- Texto del documento
-*-

El derribo de Iván de Vargas
Desde el derribo sin licencia de la casa de Juan Vargas (siglo XVI y XVII), que tenía tres de sus fachadas catalogadas como protegidas, o del edificio situado en los números 43, 45 y 47 de la calle de Juan Bravo, cuya catalogación fue modificada para permitir doblar su edificabilidad y construir así unos apartamentos de lujo, han pasado unos días y mi furia se ha ido aplacando, y supongo que con el tiempo desaparecerá, pero he decidido que esta vez la terapia no sea el olvido, sino la expresión de mi rabia. Madrid me mata.
La ciudad que quiero está engalanada de flores que ocultan detrás de sí el vacío que están dejando en su memoria las actuaciones populistas de quienes la gobiernan. Quizá tanto verdor es un símbolo fúnebre en señal de duelo por la pérdida de edificios que hablaban de la historia, de la identidad, de la imagen de una ciudad, que se derrite en agosto, el mes en que se aprovechan los poderes para esparcir las cenizas y que no quede ningún rastro, asegurándose, eso sí, de que no pierda la pulcritud. Que el orden, la limpieza y las flores nos impidan percatarnos de que les estamos dejando a nuestros herederos una ciudad hueca, perforada por tuneladoras, y sin contenido. Con la perversa intención de que no lo notemos, se está edificando sobre cimientos basados en la superficialidad, en la inmediatez, en la especulación.
No podemos quedarnos indiferentes frente a la mediocridad; hay que exigir que Madrid tenga una planificación urbanística de calidad y que no sea el resultado de decisiones electoralistas; que se apueste fuerte por la innovación, y que se respeten al mismo tiempo los edificios que configuran su identidad arquitectónica. Si no nos quejamos, cuando las flores del alcalde empiecen a marchistarse, no va a quedar nada.

-*-

- Material mostrado
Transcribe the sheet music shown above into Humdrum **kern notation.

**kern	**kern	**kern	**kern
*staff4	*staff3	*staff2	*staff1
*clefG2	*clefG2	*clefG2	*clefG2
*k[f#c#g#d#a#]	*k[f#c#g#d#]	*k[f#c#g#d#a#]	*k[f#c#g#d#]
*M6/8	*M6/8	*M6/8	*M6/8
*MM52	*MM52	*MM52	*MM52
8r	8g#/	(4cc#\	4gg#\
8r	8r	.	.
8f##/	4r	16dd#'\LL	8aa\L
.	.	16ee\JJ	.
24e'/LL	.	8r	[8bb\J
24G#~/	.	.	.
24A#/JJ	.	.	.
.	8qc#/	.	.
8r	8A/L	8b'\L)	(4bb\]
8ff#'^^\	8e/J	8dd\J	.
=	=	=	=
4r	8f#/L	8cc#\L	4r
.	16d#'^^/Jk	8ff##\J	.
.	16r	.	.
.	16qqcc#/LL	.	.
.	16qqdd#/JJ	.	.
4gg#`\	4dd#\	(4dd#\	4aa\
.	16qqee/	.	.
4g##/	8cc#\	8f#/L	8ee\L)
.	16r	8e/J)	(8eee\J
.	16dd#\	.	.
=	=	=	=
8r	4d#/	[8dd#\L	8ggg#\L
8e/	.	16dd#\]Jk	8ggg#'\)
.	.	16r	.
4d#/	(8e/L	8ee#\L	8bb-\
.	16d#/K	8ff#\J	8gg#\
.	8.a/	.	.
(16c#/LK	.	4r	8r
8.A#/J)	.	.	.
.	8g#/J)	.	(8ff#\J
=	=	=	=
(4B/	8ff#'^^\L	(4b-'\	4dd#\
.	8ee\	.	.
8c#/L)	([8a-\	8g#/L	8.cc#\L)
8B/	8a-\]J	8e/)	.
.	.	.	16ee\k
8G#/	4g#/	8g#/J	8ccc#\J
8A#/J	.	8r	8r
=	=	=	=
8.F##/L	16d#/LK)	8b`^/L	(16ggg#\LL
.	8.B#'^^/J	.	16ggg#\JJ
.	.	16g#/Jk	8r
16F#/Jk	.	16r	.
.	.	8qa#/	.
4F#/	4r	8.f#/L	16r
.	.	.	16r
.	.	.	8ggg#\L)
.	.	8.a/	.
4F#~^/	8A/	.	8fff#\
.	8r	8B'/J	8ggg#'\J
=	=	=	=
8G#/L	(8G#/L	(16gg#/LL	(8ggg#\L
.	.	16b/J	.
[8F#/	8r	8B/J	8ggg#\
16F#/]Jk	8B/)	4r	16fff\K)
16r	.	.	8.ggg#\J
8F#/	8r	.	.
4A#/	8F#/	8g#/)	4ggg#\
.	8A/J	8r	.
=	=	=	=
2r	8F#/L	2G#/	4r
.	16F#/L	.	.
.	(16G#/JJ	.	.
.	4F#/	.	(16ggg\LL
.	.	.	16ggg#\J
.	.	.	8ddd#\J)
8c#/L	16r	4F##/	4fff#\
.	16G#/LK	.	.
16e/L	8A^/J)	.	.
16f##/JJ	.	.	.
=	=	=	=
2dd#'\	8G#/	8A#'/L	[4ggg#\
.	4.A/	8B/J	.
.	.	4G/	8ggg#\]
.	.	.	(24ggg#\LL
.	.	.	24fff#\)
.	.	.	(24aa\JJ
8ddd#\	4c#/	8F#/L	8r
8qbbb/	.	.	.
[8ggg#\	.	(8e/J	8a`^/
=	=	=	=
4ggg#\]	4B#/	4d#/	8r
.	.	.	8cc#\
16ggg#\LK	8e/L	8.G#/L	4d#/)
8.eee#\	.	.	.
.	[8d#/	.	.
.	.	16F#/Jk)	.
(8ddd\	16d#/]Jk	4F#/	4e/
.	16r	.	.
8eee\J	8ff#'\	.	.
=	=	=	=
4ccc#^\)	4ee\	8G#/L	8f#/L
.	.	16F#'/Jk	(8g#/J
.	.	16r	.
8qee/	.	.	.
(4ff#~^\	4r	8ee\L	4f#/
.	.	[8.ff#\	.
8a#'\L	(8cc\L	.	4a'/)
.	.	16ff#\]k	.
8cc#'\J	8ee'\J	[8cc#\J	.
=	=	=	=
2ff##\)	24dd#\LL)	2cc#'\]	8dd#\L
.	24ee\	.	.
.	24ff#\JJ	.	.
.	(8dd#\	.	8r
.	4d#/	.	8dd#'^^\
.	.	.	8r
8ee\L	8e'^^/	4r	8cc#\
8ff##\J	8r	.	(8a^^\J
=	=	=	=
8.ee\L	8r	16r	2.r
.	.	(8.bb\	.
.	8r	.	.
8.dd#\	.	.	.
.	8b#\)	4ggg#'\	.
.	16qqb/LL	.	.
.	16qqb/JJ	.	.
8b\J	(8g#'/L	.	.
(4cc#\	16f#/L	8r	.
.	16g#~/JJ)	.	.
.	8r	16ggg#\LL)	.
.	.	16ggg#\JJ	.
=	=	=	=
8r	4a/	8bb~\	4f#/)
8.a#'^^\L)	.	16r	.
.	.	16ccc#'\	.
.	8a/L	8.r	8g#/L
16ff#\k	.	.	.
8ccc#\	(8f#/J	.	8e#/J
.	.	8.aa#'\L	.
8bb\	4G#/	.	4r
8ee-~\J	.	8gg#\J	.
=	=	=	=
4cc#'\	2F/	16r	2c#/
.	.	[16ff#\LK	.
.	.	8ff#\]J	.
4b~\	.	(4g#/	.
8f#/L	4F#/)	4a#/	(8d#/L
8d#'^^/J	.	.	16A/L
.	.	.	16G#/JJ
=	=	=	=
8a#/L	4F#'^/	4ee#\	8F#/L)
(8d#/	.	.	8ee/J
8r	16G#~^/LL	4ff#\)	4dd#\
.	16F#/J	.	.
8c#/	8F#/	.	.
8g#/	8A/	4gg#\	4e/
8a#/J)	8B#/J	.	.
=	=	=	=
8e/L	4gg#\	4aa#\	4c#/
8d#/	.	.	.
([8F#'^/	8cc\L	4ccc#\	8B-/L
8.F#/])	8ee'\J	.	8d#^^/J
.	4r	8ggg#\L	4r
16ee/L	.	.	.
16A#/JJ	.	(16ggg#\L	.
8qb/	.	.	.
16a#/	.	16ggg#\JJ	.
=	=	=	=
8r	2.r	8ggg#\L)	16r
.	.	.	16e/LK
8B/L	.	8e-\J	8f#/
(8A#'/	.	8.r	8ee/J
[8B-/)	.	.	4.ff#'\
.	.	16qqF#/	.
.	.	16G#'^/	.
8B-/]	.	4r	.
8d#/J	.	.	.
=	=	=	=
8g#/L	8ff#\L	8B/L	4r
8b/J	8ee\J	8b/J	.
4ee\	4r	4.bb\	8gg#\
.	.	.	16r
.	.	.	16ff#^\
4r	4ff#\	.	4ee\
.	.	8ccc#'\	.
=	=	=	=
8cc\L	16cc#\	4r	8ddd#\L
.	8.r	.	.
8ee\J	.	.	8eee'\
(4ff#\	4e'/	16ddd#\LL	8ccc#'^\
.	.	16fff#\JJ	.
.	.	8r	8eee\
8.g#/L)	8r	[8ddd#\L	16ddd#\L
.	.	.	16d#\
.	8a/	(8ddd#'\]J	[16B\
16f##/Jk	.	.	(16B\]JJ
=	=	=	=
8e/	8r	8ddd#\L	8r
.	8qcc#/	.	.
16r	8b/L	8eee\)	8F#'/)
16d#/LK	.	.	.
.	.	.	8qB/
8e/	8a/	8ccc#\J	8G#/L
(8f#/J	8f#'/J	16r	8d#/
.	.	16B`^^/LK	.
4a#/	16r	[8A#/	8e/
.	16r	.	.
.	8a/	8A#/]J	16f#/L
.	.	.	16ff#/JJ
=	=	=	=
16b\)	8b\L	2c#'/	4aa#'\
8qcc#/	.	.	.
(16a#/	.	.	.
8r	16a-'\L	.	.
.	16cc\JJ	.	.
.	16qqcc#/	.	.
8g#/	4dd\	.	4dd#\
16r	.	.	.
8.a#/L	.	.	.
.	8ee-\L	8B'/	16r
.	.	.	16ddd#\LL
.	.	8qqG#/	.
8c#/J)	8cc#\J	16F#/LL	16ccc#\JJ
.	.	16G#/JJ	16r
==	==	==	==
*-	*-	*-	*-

-*-

- Ejercicios
1. Devuelve sin cambios el fragmento del texto del documento que va de "No podemos quedarnos" a "a quedar nada.".
2. Según el texto del documento, ¿en qué números de la calle de Juan Bravo estaba el edificio cuya catalogación se modificó?

- Respuestas
1.
No podemos quedarnos indiferentes frente a la mediocridad; hay que exigir que Madrid tenga una planificación urbanística de calidad y que no sea el resultado de decisiones electoralistas; que se apueste fuerte por la innovación, y que se respeten al mismo tiempo los edificios que configuran su identidad arquitectónica. Si no nos quejamos, cuando las flores del alcalde empiecen a marchistarse, no va a quedar nada.

2. En los números 43, 45 y 47.